A reporter from the Texas Tribune tweeted that people were being added to the Powers support Facebook groups without their knowledge. One alumna posted in the group and said that being in the group compromised her objectivity as a political journalist after being added to the group without consent.

And The Times of Texas posted an article that said people were “spam-add[ing]” members to the group. The article from The Times of Texas included multiple screen shots that showed rows of people who were “added by” other members.

Rajagopalan said the statement “added by” means a Facebook user requested to join and someone approved their request.

“Anywhere where it says ‘added,’ those were people who requested to join and somebody clicked approve,” Rajagopalan said. “We also set up the group where anybody can approve anybody. So that’s why you see ‘added by’ and then lots of different names.”

Rajagopalan said there were people who he knows requested to join the group and their entry to the group said “added by Keshav Rajagopalan.” Rajagopalan said during the first few days following the Texas Monthly blog post, he would approve each member and he said he believes more people requested to join than were invited.

“The majority of people in the group now were people who requested to join,” Rajagopalan said.

While the Facebook group “I STAND WITH BILL POWERS” has inspired support for the President, it has also stirred up another group, said English senior James Lamey.

At 1:25 a.m. on May 10, the day following Burka’s post, Lamey created the Facebook group “Bill Powers Can Stand For Himself” that currently has about 800 members.

Lamey said the group neither supports or opposes the President but is in opposition to increasing tuition, large or small.

“I won’t believe it is worth [increasing tuition] until you can show me the class room where every student shows up on time, every student is prepared for the course material and every student stays awake for the entire class,” Lamey said. “Until I can see that, I won’t believe that it’s worth spending more money to throw more education at students who clearly aren’t receiving.”

Lamey said he did not feel that a Facebook group, like his or “I STAND WITH BILL POWERS” can accomplish anything.

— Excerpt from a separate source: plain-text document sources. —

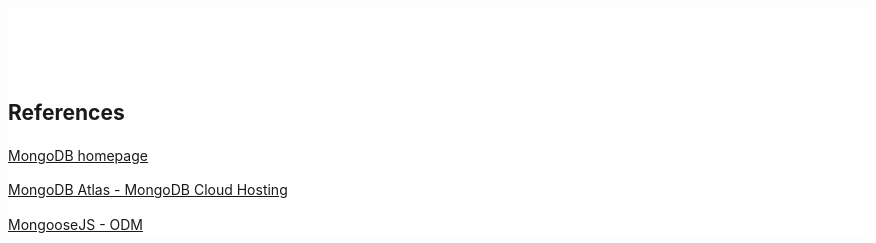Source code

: <br>
<br>
<br>





## References

[MongoDB homepage](https://www.mongodb.org/)

[MongoDB Atlas - MongoDB Cloud Hosting](https://www.mongodb.com/cloud/atlas)

[MongooseJS - ODM](http://mongoosejs.com/)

He said social media was a matter of spreading information rather than causing change.

“Frankly, a lot of this Facebook activism is pretty hollow — it’s just a lot of feel-good, self-gratifying and generally ineffectual activity,” Lamey said. “The role of the Internet is really to inform than actually do something.”

But Rajagopalan, who wrote his Plan II thesis on the role of social media and politics, said social media was a powerful medium.

“It plays a huge role in mobilizing and informing people, especially younger generations who have tuned into different social media outlets interactively,” Rajagopalan said. “It’s a powerful tool to inform and communicate with people and bring different issues and topics to light.”